The anonymity of neoliberalism is fiercely guarded. Those who are influenced by Hayek, Mises and Friedman tend to reject the term, maintaining – with some justice – that it is used today only pejoratively. But they offer us no substitute. Some describe themselves as classical liberals or libertarians, but these descriptions are both misleading and curiously self-effacing, as they suggest that there is nothing novel about The Road to Serfdom, Bureaucracy or Friedman’s classic work, Capitalism and Freedom.

***

For all that, there is something admirable about the neoliberal project, at least in its early stages. It was a distinctive, innovative philosophy promoted by a coherent network of thinkers and activists with a clear plan of action. It was patient and persistent. The Road to Serfdom became the path to power.

Neoliberalism’s triumph also reflects the failure of the left. When laissez-faire economics led to catastrophe in 1929, Keynes devised a comprehensive economic theory to replace it. When Keynesian demand management hit the buffers in the 70s, there was an alternative ready. But when neoliberalism fell apart in 2008 there was ... nothing. This is why the zombie walks. The left and centre have produced no new general framework of economic thought for 80 years.

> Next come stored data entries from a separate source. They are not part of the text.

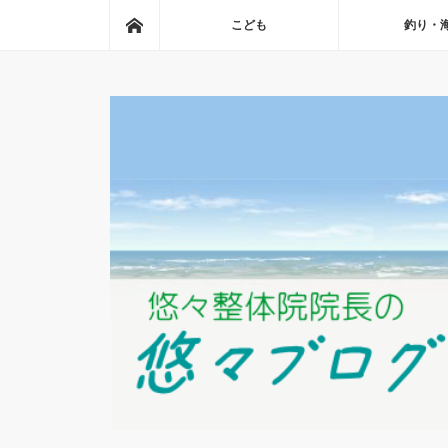
ホーム
こども
釣り・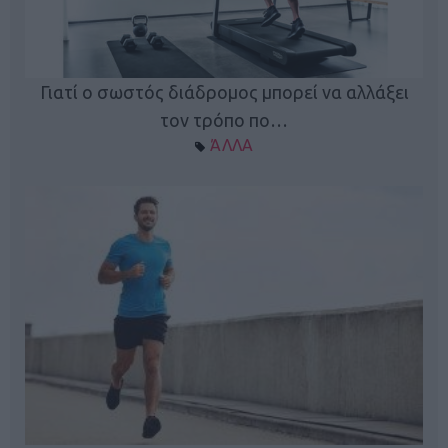
Γιατί ο σωστός διάδρομος μπορεί να αλλάξει
τον τρόπο πο…
ΆΛΛΑ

Every invocation of Lord Keynes is an admission of failure. To propose Keynesian solutions to the crises of the 21st century is to ignore three obvious problems. It is hard to mobilise people around old ideas; the flaws exposed in the 70s have not gone away; and, most importantly, they have nothing to say about our gravest predicament: the environmental crisis. Keynesianism works by stimulating consumer demand to promote economic growth. Consumer demand and economic growth are the motors of environmental destruction.

What the history of both Keynesianism and neoliberalism show is that it’s not enough to oppose a broken system. A coherent alternative has to be proposed. For Labour, the Democrats and the wider left, the central task should be to develop an economic Apollo programme, a conscious attempt to design a new system, tailored to the demands of the 21st century.